L’inquinamento dell’acqua: la seconda preoccupazione ambientale importante dopo l’inquinamento dell’aria.

Le acque inquinate sono un grave rischio per la salute dell’uomo e per il benessere degli ecosistemi. Ad oggi le speranze per un futuro più sostenibile sono riposte nei giovani.

Circa il 70% della superficie terrestre è coperta d’acqua, di cui il 97,5% è salata e soltanto il 2,5% è dolce, la restante percentuale è bloccata nei ghiacciai o nelle calotte polari.
Alla luce di questi dati, si riesce facilmente a comprendere quanto sia esigua e preziosa l’acqua dolce; talmente preziosa che nel dicembre 2020 la società Cme Group ha lanciato il primo contratto collegato ai prezzi dei diritti sull’acqua in California. Questo evento ha generato moltissimi dissensi, partendo dalle associazioni ambientaliste, che avevano lanciato una petizione per far sì che un bene di prima necessità, come l’acqua non diventasse oggetto di speculazione.

Un grave minaccia sia per le esigue riserve di acqua dolce, sia per le grandi masse di acqua salata è l’inquinamento; per contrastarlo l’ONU ha messo a punto un progetto che va dal 2021 al 2030 chiamato “Decennio del mare”, che mira a studiare e a concretizzare la salvaguardia degli oceani e dei mari. Grazie a questo progetto si andranno a combattere tutti i vari tipi di inquinamento: l’inquinamento agricolo, provocato dall’uso in grandi quantità di pesticidi, sostanze liquide o fertilizzanti; l’inquinamento dovuto agli scarichi delle fabbriche; le grandi masse di materiali in sospensione sui mari e oceani che provocano spesso la morte di molti animali marini, sconvolgendo l’intero ecosistema acquatico.

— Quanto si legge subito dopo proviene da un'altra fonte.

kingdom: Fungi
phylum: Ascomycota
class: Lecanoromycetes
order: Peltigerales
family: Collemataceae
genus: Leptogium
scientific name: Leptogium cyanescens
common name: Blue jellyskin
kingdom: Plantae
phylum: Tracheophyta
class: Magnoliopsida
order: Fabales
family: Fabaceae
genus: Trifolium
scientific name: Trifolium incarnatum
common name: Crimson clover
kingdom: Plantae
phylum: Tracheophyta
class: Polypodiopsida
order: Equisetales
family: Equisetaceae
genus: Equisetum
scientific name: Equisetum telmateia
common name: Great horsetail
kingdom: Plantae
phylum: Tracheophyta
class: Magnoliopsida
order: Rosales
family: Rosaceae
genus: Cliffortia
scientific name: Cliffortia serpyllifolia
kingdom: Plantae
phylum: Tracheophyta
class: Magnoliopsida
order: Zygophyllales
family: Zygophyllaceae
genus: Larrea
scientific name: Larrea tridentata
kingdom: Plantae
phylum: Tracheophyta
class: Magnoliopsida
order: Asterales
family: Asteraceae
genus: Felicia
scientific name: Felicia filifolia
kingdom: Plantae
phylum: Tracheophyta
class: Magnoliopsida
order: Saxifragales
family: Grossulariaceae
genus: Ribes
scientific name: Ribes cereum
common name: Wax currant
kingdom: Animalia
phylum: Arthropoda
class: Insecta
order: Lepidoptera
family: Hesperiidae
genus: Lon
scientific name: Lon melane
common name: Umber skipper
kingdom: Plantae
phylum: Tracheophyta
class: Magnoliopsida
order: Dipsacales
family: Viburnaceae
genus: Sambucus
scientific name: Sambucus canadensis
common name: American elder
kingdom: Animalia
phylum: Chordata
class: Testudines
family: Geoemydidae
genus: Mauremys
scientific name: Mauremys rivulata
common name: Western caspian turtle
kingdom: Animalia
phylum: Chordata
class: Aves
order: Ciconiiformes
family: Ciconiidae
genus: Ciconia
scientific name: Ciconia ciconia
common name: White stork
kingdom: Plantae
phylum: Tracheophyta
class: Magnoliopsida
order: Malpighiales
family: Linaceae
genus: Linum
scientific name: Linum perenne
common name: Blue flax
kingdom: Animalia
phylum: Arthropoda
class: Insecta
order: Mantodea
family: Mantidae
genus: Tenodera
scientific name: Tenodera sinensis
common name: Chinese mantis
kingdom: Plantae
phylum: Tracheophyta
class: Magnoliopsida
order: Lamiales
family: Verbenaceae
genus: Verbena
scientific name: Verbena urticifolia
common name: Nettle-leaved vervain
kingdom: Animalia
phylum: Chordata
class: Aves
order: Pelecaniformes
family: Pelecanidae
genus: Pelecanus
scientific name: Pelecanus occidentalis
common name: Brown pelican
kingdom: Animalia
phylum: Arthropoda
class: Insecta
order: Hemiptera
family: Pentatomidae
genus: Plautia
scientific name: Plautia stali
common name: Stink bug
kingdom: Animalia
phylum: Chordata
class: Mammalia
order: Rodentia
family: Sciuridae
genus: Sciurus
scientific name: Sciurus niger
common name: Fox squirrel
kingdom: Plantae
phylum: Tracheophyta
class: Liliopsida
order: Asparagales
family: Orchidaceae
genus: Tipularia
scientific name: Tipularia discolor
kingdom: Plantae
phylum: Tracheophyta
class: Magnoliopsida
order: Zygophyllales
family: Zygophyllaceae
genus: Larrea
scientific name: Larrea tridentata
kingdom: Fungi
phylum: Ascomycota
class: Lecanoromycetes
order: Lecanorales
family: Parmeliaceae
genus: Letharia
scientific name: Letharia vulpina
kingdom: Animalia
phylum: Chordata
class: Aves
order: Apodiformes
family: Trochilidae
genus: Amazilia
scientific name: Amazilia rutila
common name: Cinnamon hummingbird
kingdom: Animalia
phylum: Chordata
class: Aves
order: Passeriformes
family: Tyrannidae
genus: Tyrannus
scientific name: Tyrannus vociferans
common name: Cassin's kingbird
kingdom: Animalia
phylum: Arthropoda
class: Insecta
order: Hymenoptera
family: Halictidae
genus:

Quando si parla di inquinamento marino si pensa alle grandi masse chiamate “isole di plastica”, come per esempio la Great Pacific Garbage Patch che, scoperta nel 1997, è l’isola di plastica più grande al mondo; ma in realtà, il nemico più pericoloso è rappresentato dalle microplastiche: infatti la plastica immessa nell’ambiente non si distrugge del tutto, si riduce soltanto in frammenti sempre più piccoli che danneggiano, non solo gli animali marini, ma anche le persone:
un individuo assume in media 5 grammi di plastica alla settimana, l’equivalente di una carta di credito.
Anche in Italia le acque sono molto inquinate: addirittura il 60% secondo Legambiente. Ciò è dovuto all’uso eccessivo di pesticidi o altre sostanze chimiche in campo agricolo e allo scarico nei mari di microplastiche e altre sostanze per la produzione di antibiotici o altri farmaci.
Il Mar Mediterraneo rappresenta soltanto l’1% delle acque mondiali, ma contiene il 7% della microplastica marina.

Questo è il risultato di anni di sviluppo industriale non sostenibile e di non consapevolezza da parte dei cittadini, ma la situazione sta cambiando: oggi tutti sono a conoscenza dell’impatto che l’umanità e il suo sviluppo hanno sull’ambiente; infatti lo sviluppo sostenibile costituisce un punto importantissimo nel programma del governo attuale.

Per non peggiorare l’inquinamento che affligge le acque, basterebbe solo una maggiore attenzione nelle scelte quotidiane: smaltire i rifiuti nel modo corretto, evitare l’utilizzo di plastica, usare meno prodotti chimici per le pulizie, non gettare farmaci e spazzatura negli scarichi.
Sarebbe necessario educare tutti ad assumere uno stile di vita sostenibile, sin dalla più tenera età, in modo che le prossime generazioni si impegnino a rispettare il pianeta e non a distruggerlo come hanno fatto i loro nonni. Si deve riporre speranza nella “generazione z”,che ha dimostrato negli ultimi anni una sensibilità immensa nei confronti delle tematiche ambientali e che si è mobilitata per un cambiamento in cui crede davvero.